Task instructions
Would you repeat the data below exactly, taking out the images?

Supplied data
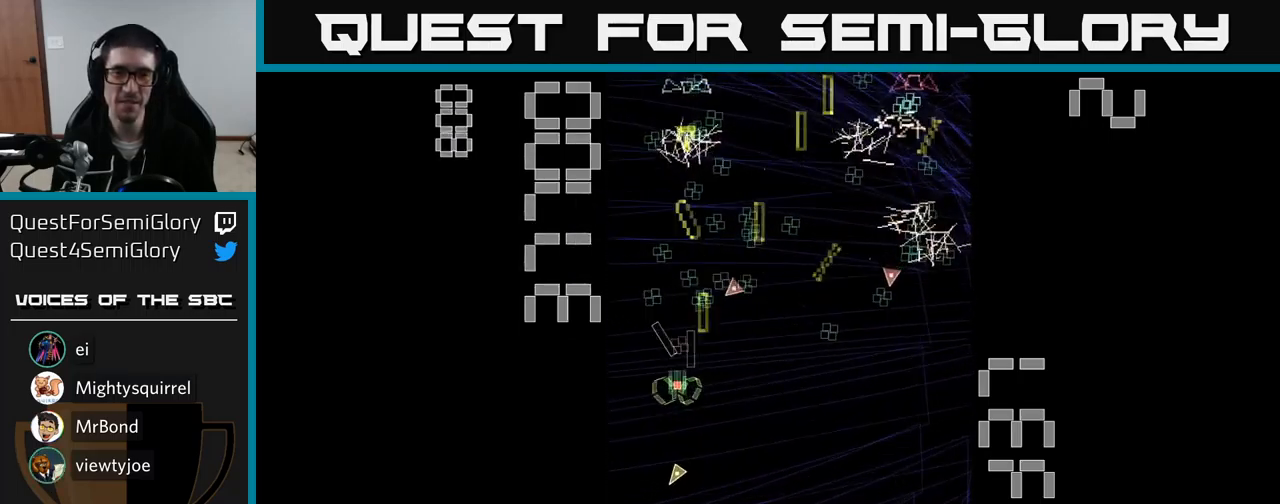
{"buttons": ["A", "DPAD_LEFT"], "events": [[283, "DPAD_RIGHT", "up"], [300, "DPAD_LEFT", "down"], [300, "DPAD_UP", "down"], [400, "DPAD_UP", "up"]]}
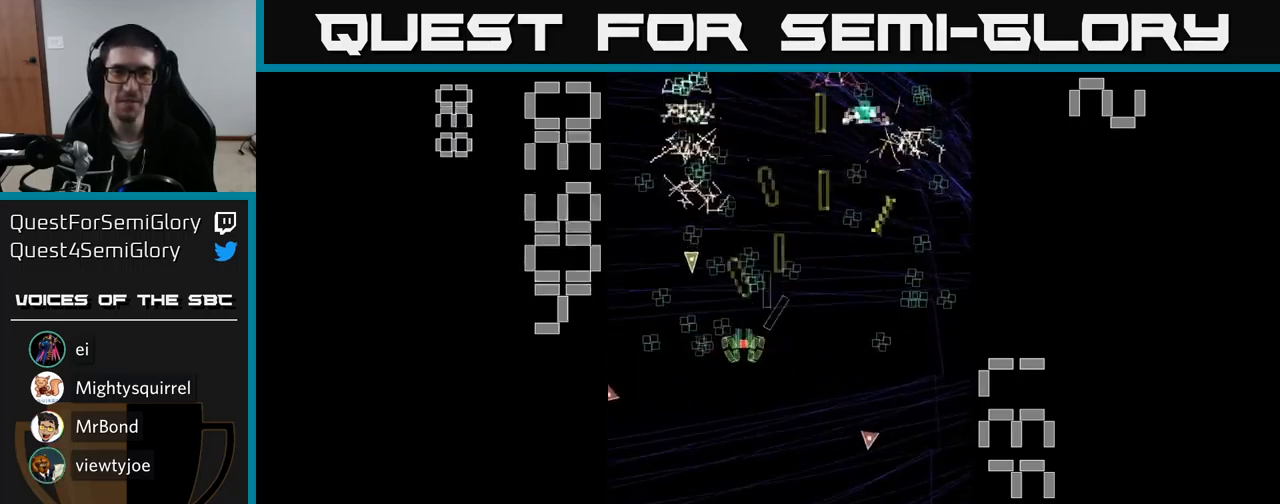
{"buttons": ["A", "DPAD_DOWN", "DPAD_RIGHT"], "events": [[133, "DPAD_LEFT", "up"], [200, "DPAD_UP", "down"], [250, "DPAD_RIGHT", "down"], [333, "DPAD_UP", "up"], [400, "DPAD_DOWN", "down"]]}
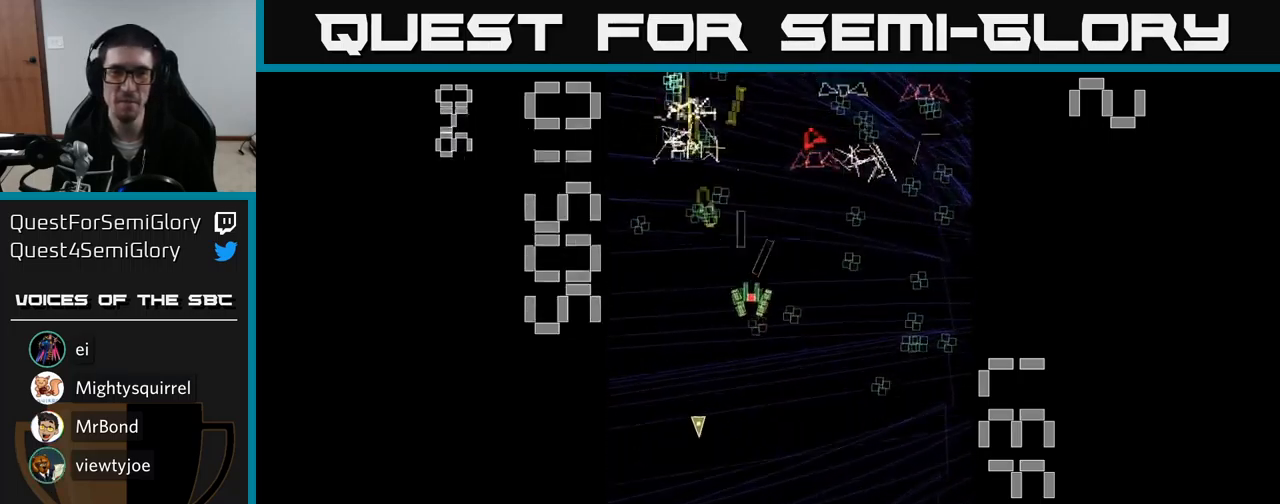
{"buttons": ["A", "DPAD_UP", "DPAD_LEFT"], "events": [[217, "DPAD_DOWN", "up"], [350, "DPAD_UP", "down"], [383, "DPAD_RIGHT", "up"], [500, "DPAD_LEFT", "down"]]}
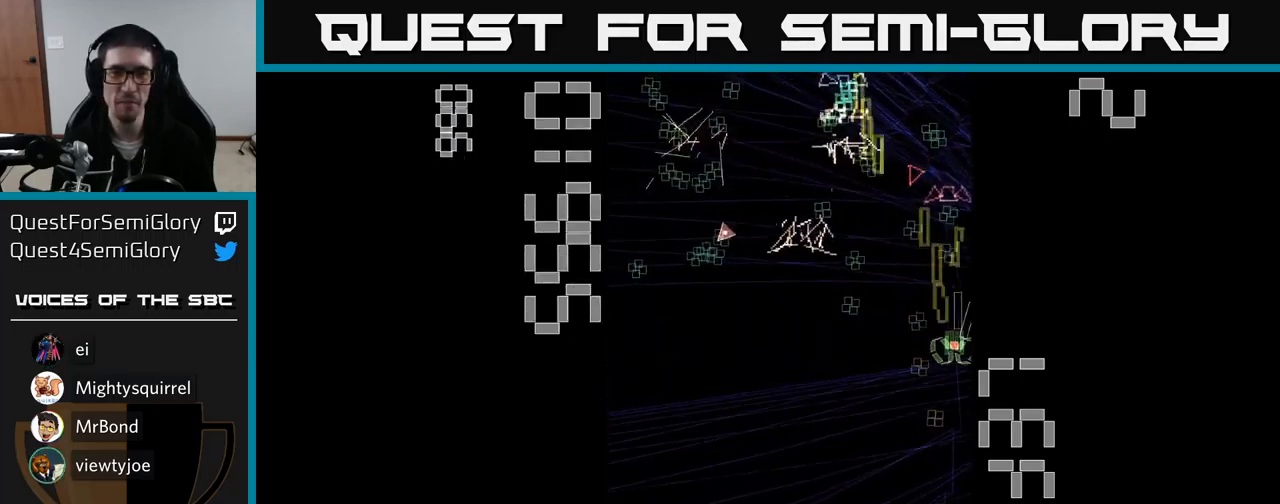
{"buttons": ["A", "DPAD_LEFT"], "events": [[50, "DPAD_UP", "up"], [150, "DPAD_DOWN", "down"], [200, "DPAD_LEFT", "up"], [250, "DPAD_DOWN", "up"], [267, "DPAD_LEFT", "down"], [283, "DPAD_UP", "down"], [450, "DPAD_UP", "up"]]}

Exercise response
{"buttons": ["A", "DPAD_LEFT"], "events": [[283, "DPAD_RIGHT", "up"], [300, "DPAD_LEFT", "down"], [300, "DPAD_UP", "down"], [400, "DPAD_UP", "up"]]}
{"buttons": ["A", "DPAD_DOWN", "DPAD_RIGHT"], "events": [[133, "DPAD_LEFT", "up"], [200, "DPAD_UP", "down"], [250, "DPAD_RIGHT", "down"], [333, "DPAD_UP", "up"], [400, "DPAD_DOWN", "down"]]}
{"buttons": ["A", "DPAD_UP", "DPAD_LEFT"], "events": [[217, "DPAD_DOWN", "up"], [350, "DPAD_UP", "down"], [383, "DPAD_RIGHT", "up"], [500, "DPAD_LEFT", "down"]]}
{"buttons": ["A", "DPAD_LEFT"], "events": [[50, "DPAD_UP", "up"], [150, "DPAD_DOWN", "down"], [200, "DPAD_LEFT", "up"], [250, "DPAD_DOWN", "up"], [267, "DPAD_LEFT", "down"], [283, "DPAD_UP", "down"], [450, "DPAD_UP", "up"]]}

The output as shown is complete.